__Material supplied__
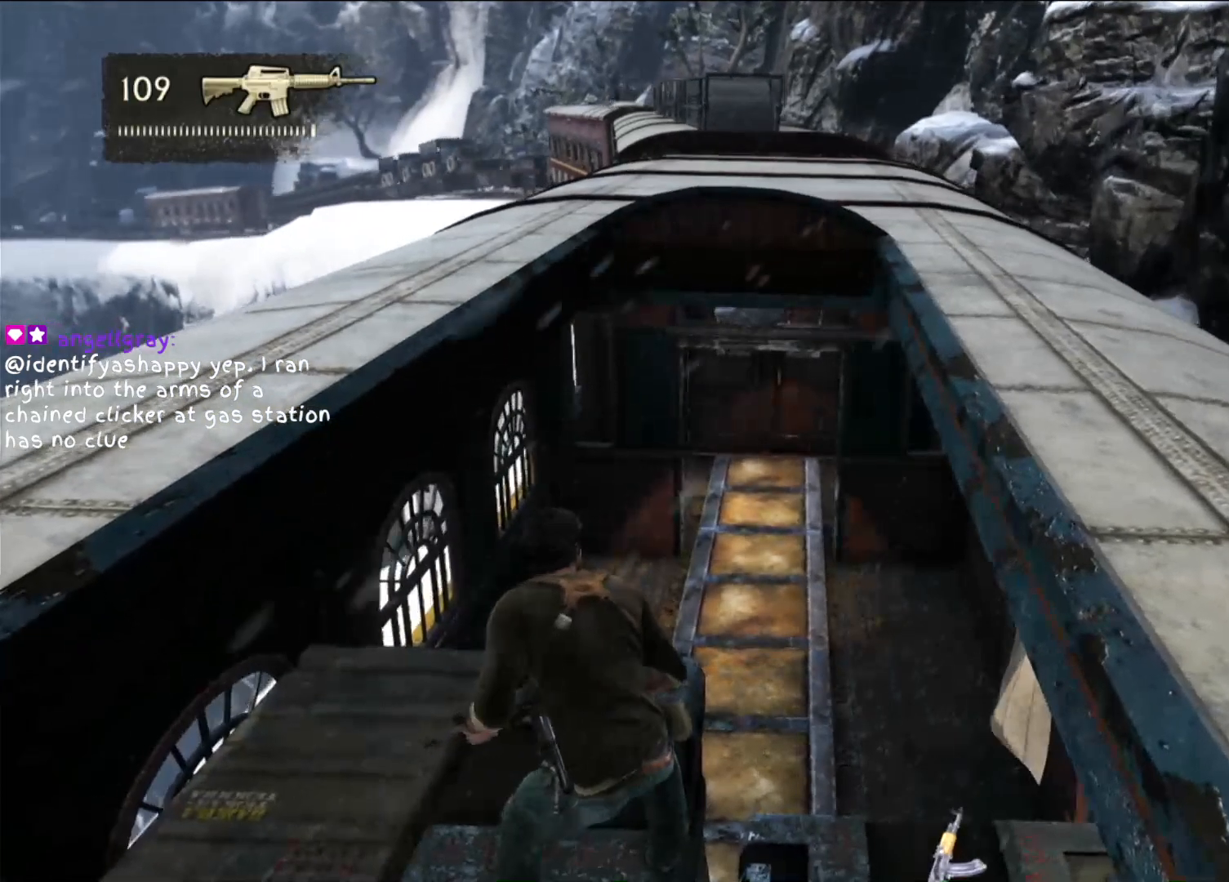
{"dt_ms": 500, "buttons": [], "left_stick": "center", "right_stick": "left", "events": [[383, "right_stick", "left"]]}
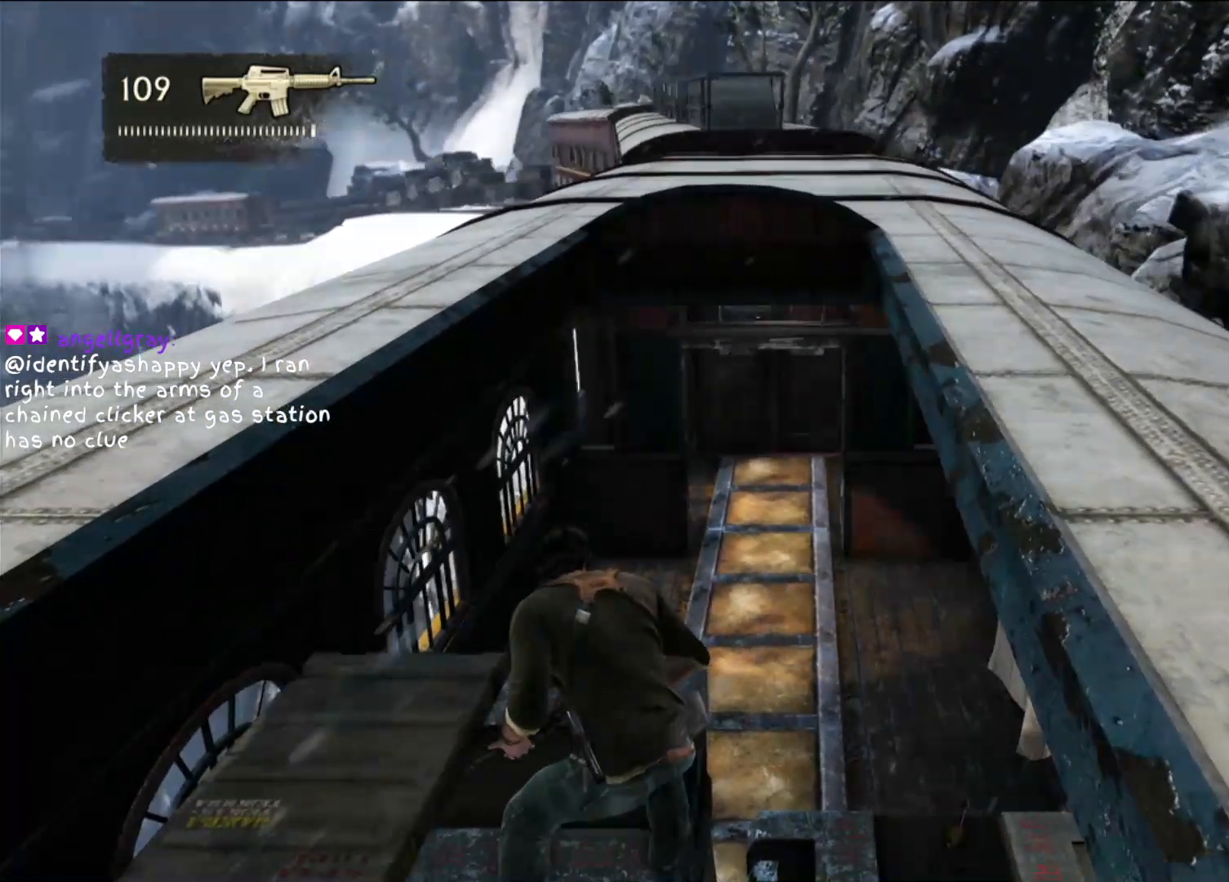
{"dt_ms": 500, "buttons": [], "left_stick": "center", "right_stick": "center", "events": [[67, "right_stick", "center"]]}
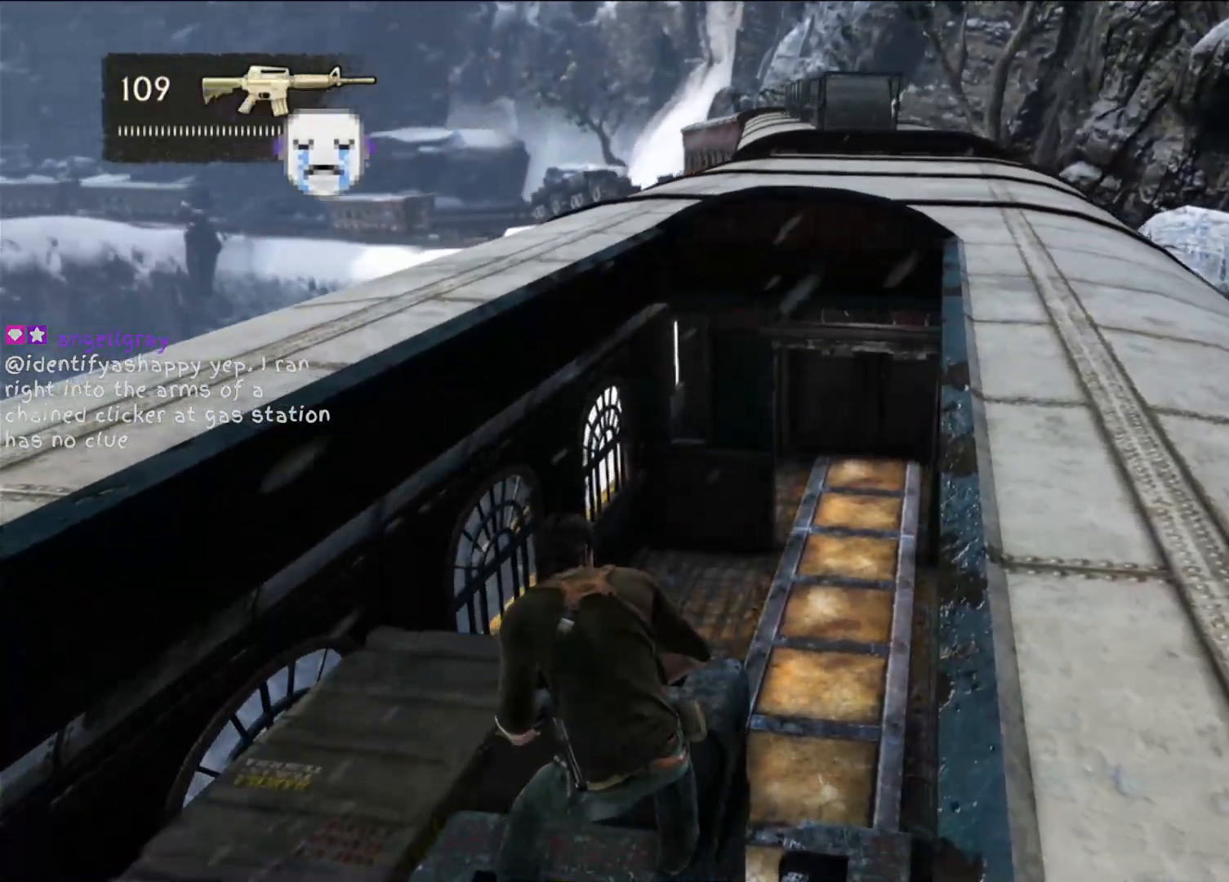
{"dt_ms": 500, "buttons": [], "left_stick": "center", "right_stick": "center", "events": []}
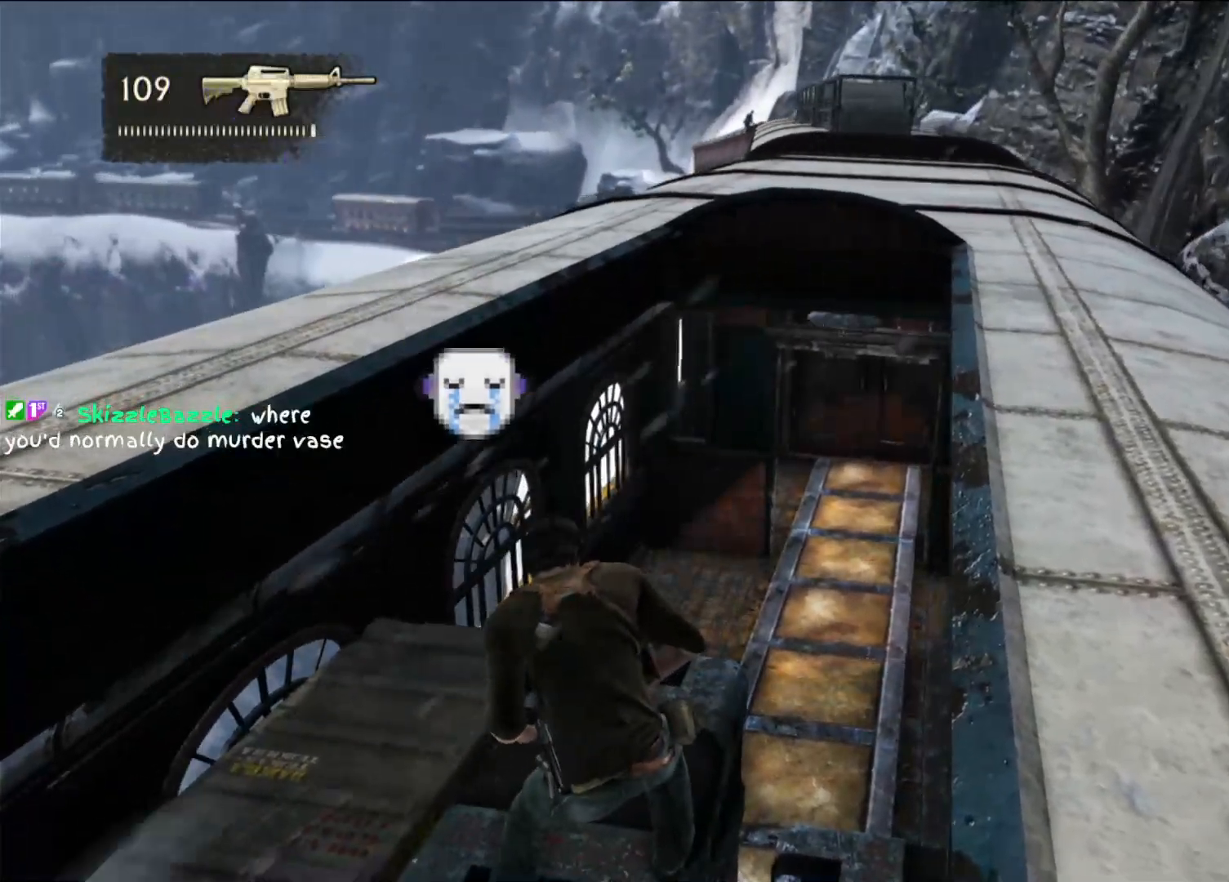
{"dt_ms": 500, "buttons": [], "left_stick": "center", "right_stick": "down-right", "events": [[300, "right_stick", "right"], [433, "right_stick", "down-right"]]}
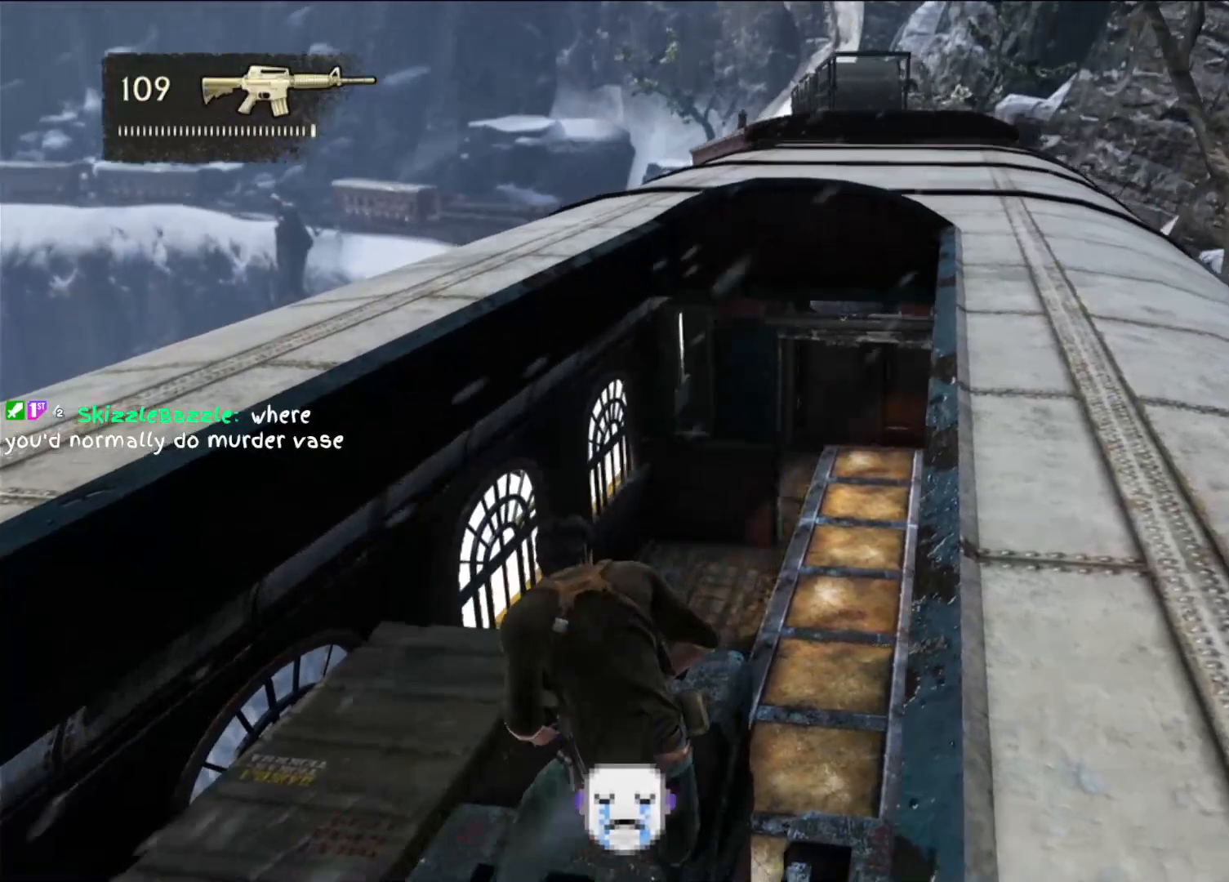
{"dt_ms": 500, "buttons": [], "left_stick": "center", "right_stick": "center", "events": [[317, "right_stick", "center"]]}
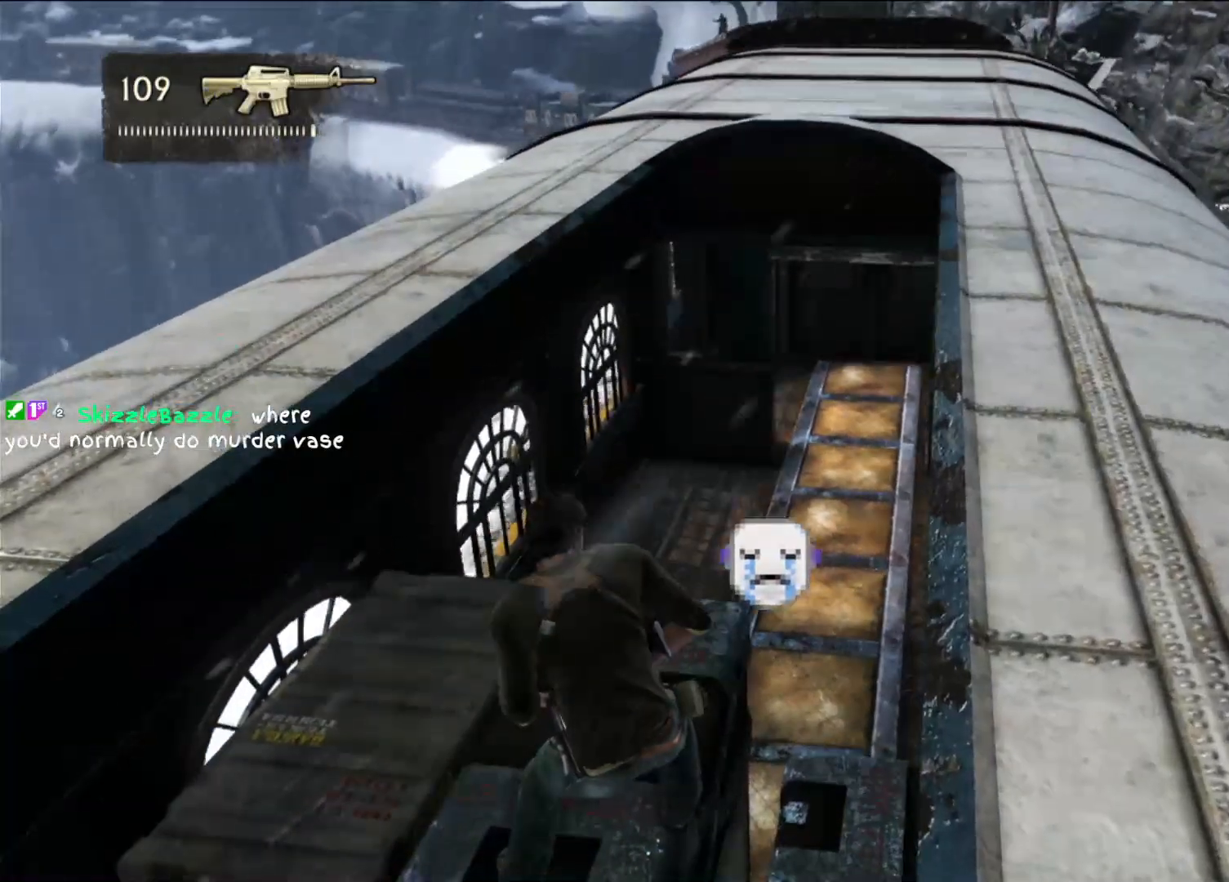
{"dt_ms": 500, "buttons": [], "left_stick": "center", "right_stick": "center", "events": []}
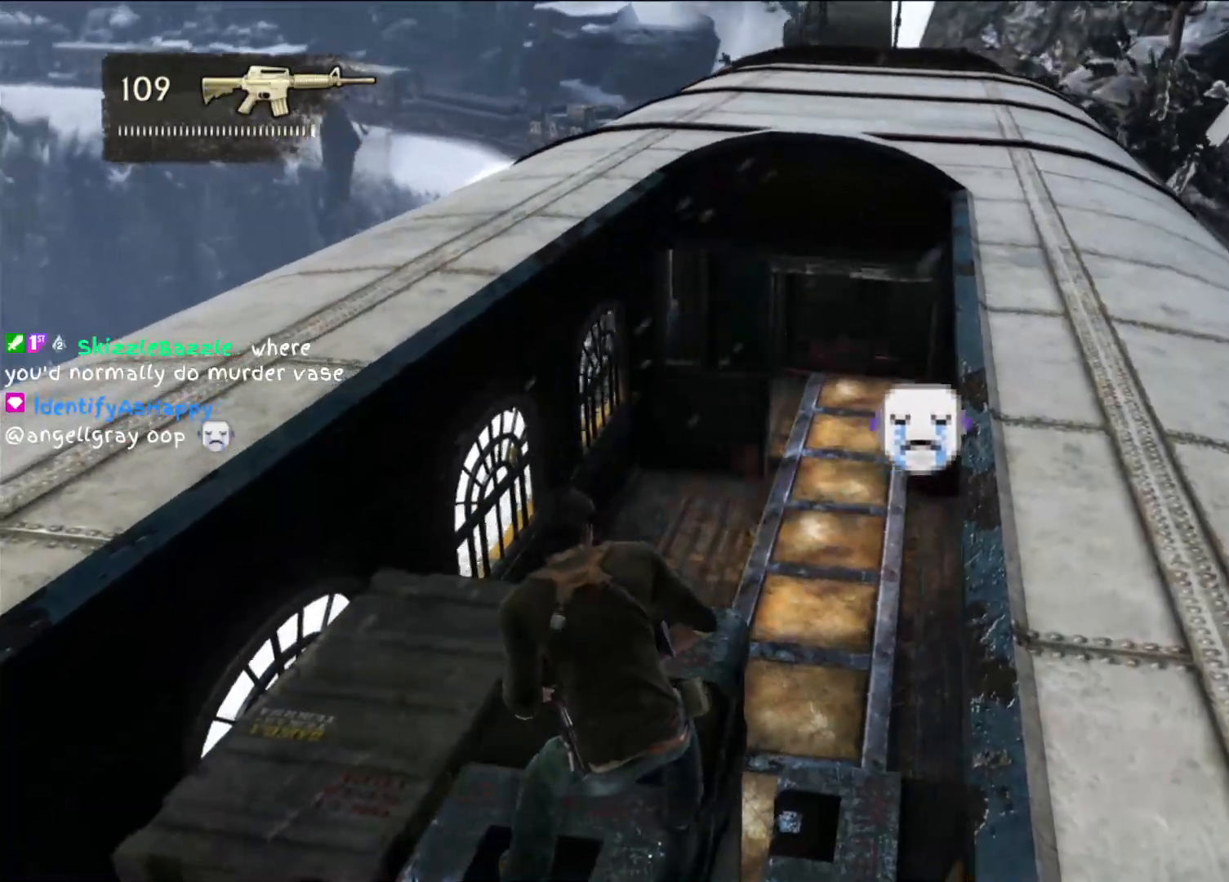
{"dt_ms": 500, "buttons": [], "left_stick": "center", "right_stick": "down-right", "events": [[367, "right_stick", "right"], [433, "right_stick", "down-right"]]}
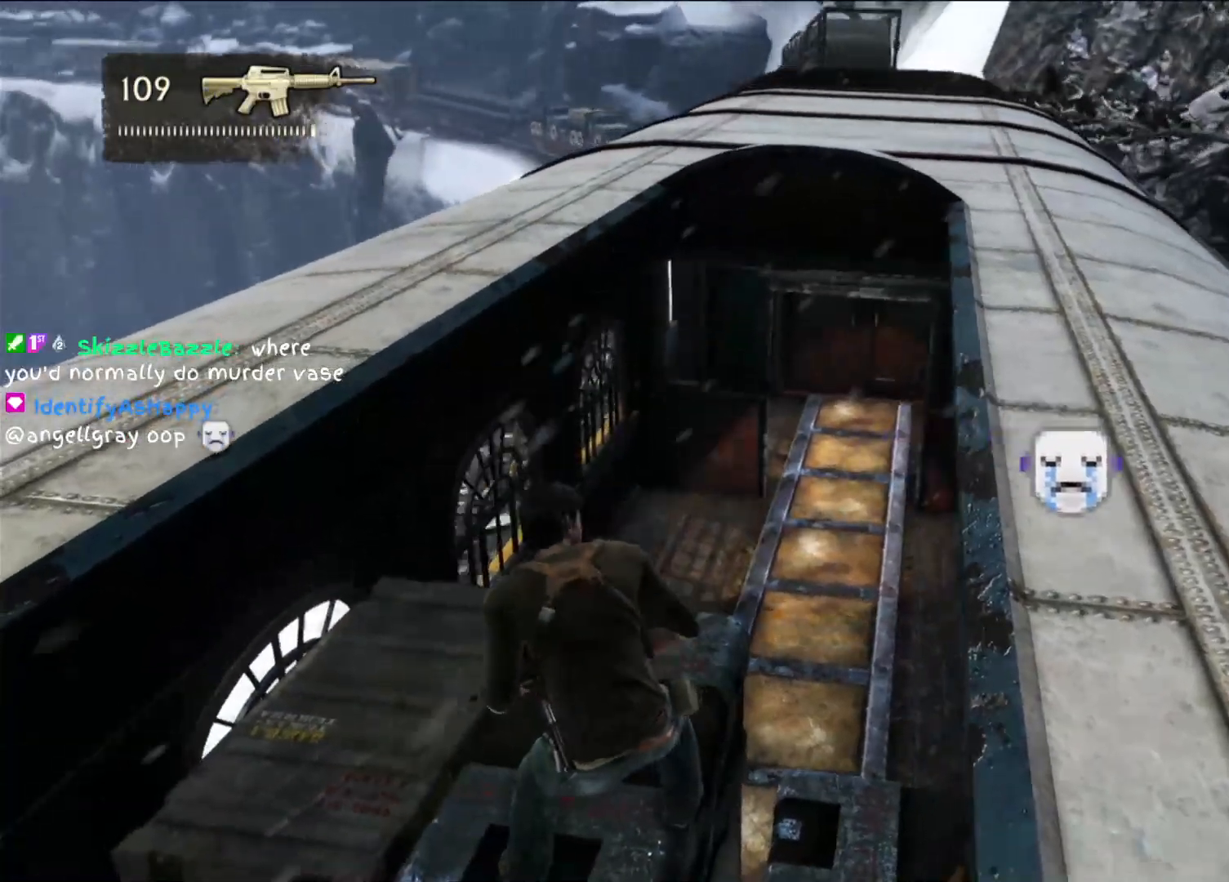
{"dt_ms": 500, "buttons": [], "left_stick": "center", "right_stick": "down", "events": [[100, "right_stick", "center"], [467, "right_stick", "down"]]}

__Task goal__
Each line of the listing must be restated word for word, and the pictures left out.

__Output below__
{"dt_ms": 500, "buttons": [], "left_stick": "center", "right_stick": "left", "events": [[383, "right_stick", "left"]]}
{"dt_ms": 500, "buttons": [], "left_stick": "center", "right_stick": "center", "events": [[67, "right_stick", "center"]]}
{"dt_ms": 500, "buttons": [], "left_stick": "center", "right_stick": "center", "events": []}
{"dt_ms": 500, "buttons": [], "left_stick": "center", "right_stick": "down-right", "events": [[300, "right_stick", "right"], [433, "right_stick", "down-right"]]}
{"dt_ms": 500, "buttons": [], "left_stick": "center", "right_stick": "center", "events": [[317, "right_stick", "center"]]}
{"dt_ms": 500, "buttons": [], "left_stick": "center", "right_stick": "center", "events": []}
{"dt_ms": 500, "buttons": [], "left_stick": "center", "right_stick": "down-right", "events": [[367, "right_stick", "right"], [433, "right_stick", "down-right"]]}
{"dt_ms": 500, "buttons": [], "left_stick": "center", "right_stick": "down", "events": [[100, "right_stick", "center"], [467, "right_stick", "down"]]}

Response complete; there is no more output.